Bug #61025 Race condition with CONNECT_REP in ndbmtd
Submitted: 2 May 2011 13:36 Modified: 3 May 2011 8:00
Reporter: Jonas Oreland Email Updates:
Status: Closed Impact on me:
Category:MySQL Cluster: Cluster (NDB) storage engine Severity:S3 (Non-critical)
Version: OS:Any
Assigned to: Jonas Oreland CPU Architecture:Any

[2 May 2011 13:36] Jonas Oreland
In ndbmtd, the "a node connected"-event is detected by CMVMI-thread
which will send a CONNECT_REP (prio a) to QMGR

However, there is a (very very) low risk, that a signal might be transfered
to QMGR directly by transporter before the CONNECT_REP arrives in QMGR.

This will then result in a error log like:
Status: Temporary error, restart node
Message: Internal program error (failed ndbrequire) (Internal error, programming error or missing error message, please report a bug)
Error: 2341
Error data: qmgr/QmgrMain.cpp
Error object: QMGR (Line: 565) 0x00000002
Program: /path/to/ndbmtd
Pid: 21509 thr: 0
Version: mysql-5.1.56 ndb-7.0.25
Trace: ./ndb_5_trace.log.109 ./ndb_5_trace.log.109_t1 ./ndb_5_trace.log.109_t2 ./ndb_5_trace.log.109_t3

How to repeat:
since twice in autotest

Suggested fix:
Ignore CM_REG_REQ until CONNECT_REP has arrived in QMGR.
This is safe as CM_REG_REQ is resent by starting node until it gets a reply.
[2 May 2011 13:41] Jonas Oreland
pushed to 7.0.25 and 7.1.14
[3 May 2011 8:00] Jon Stephens
Documented in the NDB-7.0.25 and 7.1.14 changelogs as follows:

        In ndbmtd, a node connect event is detected by a CMVMI thread
        which sends a CONNECT_REP signal to the QMGR kernel block.
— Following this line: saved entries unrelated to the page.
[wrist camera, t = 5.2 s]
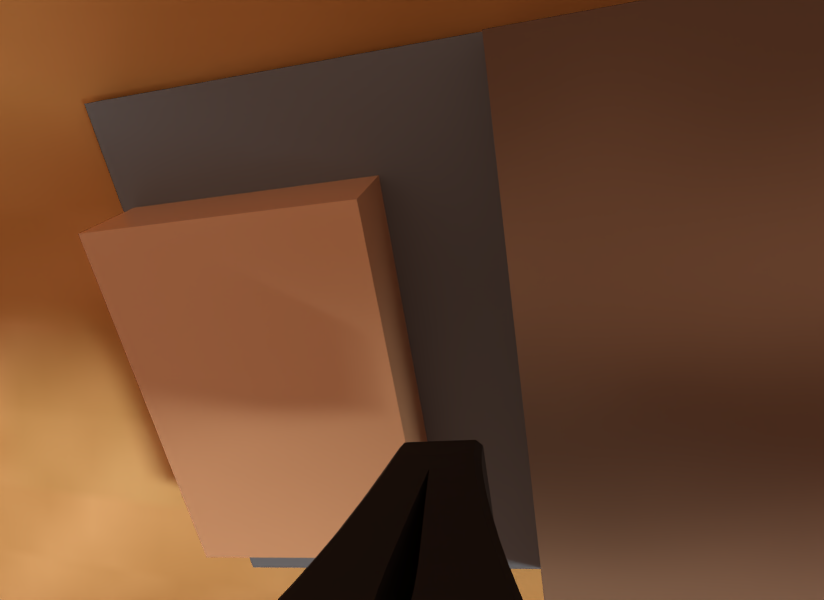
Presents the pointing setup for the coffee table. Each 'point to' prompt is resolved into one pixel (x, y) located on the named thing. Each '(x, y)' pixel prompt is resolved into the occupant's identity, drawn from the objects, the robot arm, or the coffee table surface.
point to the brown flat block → (668, 293)
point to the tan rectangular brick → (265, 355)
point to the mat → (404, 206)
In a
        few isolated circumstances, a signal might be transfered to QMGR
        directly by the NDB transporter before the CONNECT_REP signal
        actually arrived. This resulted in reports in the error log with
        status and Temporary error, restart node the message Internal
        program error.